The Last One-Nighter on the Death Trail If you like Cabaret, Gypsy, Follies and other backstage musicals, this new one from Our Endeavors Theater Collective will tickle your funny stick and make you tap a toe. The cast of eight wrote the tunes themselves (along with other collaborators), and director Christine Vela researched the world of Depression-era vaudeville for months before writing the libretto. In the show, a troupe of "disappointment acts" hangs around a stage door, hoping for the big break that never comes. We watch them rehearse new bits and find out the secrets that have kept them on the "death trail" of crumbling theaters coast to coast. Even if they can't sing like Mama Rose or Sally Bowles, the cast has some whizbang moments. Patrick Johnson is the Fatty Arbuckle type exhorting everyone to "Laugh! Laugh! Laugh!" VaVa Veronica (Lydia Mackay) can't keep her clothes on and does nasty things with her sax (hey, you gotta have a gimmick). Skeeter (Erin McGrew) wants everyone to quit talking dirty. The "Countess" (Lulu Ward) takes a shine to Trixie (Lainie Simonton), a mysterious waif who stumbles into the act. Steeped in nostalgia, the show also has a distinctly modern edge. There's even a cinematic surprise in Act 1. Designed to the nth (as all OETC's shows are), this one's a three-ring circus of music, dance, film, comedy and pathos. Through May 14 at Frank's Place at Dallas Theater Center, 3636 Turtle Creek Blvd. 214-327-4001. Reviewed April 28. (E.L.)

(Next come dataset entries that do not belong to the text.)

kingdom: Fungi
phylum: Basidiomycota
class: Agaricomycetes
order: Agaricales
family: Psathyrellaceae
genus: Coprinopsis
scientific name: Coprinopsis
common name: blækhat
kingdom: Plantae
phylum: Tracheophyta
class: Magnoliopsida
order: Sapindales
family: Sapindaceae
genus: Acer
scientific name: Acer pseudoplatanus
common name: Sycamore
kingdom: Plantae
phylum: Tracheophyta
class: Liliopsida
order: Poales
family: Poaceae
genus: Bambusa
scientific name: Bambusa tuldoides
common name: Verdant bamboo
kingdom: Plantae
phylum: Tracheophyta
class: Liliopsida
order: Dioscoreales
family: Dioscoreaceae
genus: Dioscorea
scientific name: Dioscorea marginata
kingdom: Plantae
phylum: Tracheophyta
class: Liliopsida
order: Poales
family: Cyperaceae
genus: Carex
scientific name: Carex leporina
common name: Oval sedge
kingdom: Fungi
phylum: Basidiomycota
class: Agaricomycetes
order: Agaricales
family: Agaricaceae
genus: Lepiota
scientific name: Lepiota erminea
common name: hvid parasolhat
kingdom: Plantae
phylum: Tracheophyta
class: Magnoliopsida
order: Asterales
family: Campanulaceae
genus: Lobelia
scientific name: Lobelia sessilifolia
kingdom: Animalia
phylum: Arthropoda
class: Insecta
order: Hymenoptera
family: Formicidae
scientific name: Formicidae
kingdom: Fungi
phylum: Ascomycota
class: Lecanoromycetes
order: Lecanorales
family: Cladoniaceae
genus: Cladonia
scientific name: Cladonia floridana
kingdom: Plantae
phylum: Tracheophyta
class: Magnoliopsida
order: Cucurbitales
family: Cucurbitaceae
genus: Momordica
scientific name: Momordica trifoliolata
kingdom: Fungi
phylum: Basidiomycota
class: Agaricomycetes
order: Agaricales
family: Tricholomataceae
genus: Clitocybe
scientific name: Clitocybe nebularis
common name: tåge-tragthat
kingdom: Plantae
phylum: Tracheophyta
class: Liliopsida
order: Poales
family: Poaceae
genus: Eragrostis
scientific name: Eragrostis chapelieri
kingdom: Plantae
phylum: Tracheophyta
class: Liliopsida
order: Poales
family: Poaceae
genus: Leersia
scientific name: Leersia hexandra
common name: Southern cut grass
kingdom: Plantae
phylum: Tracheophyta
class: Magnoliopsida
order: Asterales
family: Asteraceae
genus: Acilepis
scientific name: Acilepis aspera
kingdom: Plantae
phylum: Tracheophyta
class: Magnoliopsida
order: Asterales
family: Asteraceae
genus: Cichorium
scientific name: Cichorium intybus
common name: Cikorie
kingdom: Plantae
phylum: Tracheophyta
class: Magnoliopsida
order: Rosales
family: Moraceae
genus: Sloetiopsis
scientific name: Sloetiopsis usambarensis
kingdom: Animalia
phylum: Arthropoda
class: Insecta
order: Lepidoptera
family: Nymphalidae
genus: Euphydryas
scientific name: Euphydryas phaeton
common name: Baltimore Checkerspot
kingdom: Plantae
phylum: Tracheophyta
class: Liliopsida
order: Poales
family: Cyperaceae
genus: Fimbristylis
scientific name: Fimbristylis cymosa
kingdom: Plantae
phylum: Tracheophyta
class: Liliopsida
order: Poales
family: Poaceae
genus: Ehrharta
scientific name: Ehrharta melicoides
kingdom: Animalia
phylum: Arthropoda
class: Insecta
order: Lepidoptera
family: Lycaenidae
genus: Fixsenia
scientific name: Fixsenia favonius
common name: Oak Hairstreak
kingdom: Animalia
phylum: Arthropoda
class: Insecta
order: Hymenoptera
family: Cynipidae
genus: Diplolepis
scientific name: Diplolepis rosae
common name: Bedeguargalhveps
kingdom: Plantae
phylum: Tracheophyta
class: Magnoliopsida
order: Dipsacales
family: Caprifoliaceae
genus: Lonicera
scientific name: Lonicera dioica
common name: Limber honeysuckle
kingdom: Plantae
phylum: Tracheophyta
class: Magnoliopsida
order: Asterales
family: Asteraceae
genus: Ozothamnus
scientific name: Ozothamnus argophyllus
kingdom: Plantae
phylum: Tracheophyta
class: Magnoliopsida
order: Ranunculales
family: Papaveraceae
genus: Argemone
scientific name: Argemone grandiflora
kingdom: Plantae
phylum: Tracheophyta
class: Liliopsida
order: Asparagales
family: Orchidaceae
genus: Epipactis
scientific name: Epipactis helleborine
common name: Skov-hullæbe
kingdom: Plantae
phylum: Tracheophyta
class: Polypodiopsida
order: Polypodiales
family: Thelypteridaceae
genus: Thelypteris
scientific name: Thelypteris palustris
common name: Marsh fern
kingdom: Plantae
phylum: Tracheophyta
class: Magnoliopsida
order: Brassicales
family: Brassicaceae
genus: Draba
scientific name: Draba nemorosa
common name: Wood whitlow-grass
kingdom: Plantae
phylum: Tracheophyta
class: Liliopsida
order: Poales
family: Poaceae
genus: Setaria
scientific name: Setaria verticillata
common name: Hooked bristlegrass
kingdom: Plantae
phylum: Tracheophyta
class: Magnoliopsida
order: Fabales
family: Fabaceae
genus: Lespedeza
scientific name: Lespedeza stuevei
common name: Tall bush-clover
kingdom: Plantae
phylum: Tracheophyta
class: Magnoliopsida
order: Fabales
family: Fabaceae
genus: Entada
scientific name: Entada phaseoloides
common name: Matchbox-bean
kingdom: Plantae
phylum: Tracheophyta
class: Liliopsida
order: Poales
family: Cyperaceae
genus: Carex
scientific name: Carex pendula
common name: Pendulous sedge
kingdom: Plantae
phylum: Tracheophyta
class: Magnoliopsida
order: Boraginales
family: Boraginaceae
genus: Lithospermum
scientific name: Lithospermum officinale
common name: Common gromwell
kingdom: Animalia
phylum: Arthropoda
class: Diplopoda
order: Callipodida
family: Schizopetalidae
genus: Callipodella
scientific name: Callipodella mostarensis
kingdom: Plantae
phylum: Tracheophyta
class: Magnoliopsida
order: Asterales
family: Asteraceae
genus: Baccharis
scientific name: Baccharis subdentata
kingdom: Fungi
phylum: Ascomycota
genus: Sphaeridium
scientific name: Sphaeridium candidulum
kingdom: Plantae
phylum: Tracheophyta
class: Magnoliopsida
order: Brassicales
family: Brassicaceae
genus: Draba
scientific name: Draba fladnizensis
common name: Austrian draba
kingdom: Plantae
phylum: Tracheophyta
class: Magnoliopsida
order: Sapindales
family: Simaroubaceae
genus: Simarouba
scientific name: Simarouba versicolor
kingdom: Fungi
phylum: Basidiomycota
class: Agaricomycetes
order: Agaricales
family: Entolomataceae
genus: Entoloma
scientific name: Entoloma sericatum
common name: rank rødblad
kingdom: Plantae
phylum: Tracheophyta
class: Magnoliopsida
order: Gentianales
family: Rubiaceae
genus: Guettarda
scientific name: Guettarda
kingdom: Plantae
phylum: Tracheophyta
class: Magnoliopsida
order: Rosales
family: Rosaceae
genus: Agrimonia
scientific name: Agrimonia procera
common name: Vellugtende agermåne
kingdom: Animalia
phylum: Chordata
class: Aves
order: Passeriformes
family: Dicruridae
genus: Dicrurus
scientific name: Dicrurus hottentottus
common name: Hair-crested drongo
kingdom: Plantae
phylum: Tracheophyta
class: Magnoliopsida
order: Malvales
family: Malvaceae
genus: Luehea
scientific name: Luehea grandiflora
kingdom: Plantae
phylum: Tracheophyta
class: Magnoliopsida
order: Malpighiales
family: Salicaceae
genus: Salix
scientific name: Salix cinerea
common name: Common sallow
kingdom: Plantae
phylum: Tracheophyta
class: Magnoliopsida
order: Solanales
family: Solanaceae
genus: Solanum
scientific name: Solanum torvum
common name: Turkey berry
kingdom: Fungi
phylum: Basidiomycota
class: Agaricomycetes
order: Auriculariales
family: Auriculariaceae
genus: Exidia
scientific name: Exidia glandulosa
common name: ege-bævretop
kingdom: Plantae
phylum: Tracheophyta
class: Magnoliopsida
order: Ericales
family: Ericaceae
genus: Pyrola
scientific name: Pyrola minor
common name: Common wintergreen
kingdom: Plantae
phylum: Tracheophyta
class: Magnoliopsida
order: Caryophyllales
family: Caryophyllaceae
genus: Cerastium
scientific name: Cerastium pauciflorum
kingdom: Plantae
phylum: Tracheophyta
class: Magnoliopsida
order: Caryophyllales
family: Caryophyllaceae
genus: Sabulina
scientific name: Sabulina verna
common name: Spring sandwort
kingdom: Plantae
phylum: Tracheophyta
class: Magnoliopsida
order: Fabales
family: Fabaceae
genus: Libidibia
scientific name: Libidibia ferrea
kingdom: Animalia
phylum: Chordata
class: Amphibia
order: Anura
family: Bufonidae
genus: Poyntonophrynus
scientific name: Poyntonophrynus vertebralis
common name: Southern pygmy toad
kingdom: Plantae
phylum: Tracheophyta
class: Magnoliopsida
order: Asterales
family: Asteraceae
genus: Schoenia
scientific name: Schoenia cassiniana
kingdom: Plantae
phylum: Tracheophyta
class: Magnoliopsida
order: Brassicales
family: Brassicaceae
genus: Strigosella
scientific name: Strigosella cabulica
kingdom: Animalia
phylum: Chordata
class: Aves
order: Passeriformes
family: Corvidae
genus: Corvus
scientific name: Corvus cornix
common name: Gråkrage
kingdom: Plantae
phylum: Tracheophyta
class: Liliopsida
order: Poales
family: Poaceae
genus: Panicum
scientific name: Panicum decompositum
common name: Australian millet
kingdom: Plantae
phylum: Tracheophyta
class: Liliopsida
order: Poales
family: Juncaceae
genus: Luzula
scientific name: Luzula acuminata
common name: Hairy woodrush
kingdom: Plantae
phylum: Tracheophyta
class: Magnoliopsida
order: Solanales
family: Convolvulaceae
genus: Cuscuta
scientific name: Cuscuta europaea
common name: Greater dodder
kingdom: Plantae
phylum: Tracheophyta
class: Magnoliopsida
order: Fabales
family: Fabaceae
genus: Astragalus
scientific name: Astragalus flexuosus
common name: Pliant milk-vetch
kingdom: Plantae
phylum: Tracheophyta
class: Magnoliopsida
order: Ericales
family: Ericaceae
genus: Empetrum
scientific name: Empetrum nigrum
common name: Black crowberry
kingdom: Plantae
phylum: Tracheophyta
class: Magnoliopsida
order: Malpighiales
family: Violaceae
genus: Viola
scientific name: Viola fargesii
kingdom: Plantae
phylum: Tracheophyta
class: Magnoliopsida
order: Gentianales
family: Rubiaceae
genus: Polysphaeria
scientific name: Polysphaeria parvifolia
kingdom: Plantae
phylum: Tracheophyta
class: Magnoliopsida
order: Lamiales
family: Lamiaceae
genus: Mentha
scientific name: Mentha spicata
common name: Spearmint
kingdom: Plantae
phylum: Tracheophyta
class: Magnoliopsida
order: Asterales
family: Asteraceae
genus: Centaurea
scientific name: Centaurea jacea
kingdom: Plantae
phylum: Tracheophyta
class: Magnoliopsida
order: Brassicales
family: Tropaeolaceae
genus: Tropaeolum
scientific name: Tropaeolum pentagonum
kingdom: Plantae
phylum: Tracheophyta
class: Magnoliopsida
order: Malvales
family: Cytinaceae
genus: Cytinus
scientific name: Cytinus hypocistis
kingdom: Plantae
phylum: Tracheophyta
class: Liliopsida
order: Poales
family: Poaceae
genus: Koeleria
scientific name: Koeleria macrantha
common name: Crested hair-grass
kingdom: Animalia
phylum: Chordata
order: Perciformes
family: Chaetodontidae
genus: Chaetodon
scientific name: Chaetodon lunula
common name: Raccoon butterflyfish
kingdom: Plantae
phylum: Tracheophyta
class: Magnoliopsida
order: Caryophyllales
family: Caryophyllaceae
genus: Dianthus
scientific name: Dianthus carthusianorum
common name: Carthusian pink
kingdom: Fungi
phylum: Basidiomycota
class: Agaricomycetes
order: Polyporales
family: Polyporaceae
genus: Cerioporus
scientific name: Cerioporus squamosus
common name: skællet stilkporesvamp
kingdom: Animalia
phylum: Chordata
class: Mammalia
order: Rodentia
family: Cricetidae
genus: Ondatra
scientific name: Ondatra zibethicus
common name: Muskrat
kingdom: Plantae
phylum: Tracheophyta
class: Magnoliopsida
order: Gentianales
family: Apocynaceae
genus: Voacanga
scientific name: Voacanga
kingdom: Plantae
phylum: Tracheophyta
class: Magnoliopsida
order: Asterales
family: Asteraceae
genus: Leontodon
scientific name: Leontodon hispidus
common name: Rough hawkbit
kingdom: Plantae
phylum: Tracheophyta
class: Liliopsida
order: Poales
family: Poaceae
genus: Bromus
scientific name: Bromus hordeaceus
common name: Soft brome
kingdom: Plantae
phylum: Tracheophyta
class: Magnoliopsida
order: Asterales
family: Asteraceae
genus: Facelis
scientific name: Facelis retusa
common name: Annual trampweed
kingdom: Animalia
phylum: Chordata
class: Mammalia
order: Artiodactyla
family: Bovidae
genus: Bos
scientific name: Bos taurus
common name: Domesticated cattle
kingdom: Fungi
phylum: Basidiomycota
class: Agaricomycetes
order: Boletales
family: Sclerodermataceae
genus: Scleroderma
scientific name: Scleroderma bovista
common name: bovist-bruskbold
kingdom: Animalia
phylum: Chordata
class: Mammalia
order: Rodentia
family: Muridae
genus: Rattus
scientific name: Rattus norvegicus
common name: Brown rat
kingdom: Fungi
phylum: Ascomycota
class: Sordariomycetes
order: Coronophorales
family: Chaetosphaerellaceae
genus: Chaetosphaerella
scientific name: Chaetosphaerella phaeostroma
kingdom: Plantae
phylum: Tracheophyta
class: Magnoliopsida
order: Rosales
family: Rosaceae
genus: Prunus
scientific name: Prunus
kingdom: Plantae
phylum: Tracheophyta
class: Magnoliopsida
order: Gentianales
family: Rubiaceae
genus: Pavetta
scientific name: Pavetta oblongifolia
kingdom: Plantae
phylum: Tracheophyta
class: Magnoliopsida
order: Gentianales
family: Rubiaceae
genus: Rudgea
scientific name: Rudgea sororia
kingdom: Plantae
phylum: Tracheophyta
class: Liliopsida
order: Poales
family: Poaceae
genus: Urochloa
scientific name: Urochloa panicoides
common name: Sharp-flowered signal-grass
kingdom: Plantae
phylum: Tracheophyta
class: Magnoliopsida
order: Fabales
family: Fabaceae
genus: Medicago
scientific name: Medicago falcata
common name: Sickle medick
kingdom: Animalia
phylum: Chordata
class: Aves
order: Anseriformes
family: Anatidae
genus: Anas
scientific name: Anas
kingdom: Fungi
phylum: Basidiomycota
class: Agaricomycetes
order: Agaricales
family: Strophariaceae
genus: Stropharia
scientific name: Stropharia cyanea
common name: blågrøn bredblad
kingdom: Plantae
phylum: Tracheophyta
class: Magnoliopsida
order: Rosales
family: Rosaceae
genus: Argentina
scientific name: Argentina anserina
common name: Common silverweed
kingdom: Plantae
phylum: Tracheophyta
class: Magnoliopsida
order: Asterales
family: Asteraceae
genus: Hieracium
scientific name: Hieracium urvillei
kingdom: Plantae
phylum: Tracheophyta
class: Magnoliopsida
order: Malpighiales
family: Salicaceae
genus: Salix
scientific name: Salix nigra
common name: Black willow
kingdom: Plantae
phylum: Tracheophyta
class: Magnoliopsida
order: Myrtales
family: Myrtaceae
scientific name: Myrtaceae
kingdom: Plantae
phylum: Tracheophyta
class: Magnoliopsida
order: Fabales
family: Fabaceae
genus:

Ragtime From E.L. Doctorow's 1975 best seller came the 1997 Broadway musical from playwright Terrence McNally, lyricist Lynn Ahrens and composer Stephen Flaherty. In Lyric Stage's production, more than 30 singers crowd the stage, belting out the score's 30 Scott Joplin-inspired, dramatically syncopated anthems. At the turn of the 20th century, America's music and culture were a-changing. Immigrants and blacks struggled for equality with whites. The East Coast elite fought the unions and weathered scandals like the infamous love triangle among Harry K. Thaw, Stanford White and "girl in the swing" Evelyn Nesbit (that era's Monica Lewinsky). Three main plot lines take frequent detours into subplots based on real events in American history. Flags wave. Guns go off. Mobs fight. A Model T rolls onstage. Looking over it all is the Statue of Liberty. It's a grand show with big performances by 22-year-old Kia Dawn Fulton (as the tragic maid, Sarah), Wendell L. Holden Jr. (as pianist-turned-revolutionary Coalhouse Walker) and Brian Gonzales (as a poor Latvian Jew who becomes a movie pioneer). Continues through May 7 at the Irving Arts Center's Dupree Theater, 3333 N. MacArthur Blvd., Irving. 972-252-2787. Reviewed April 28. (E.L.)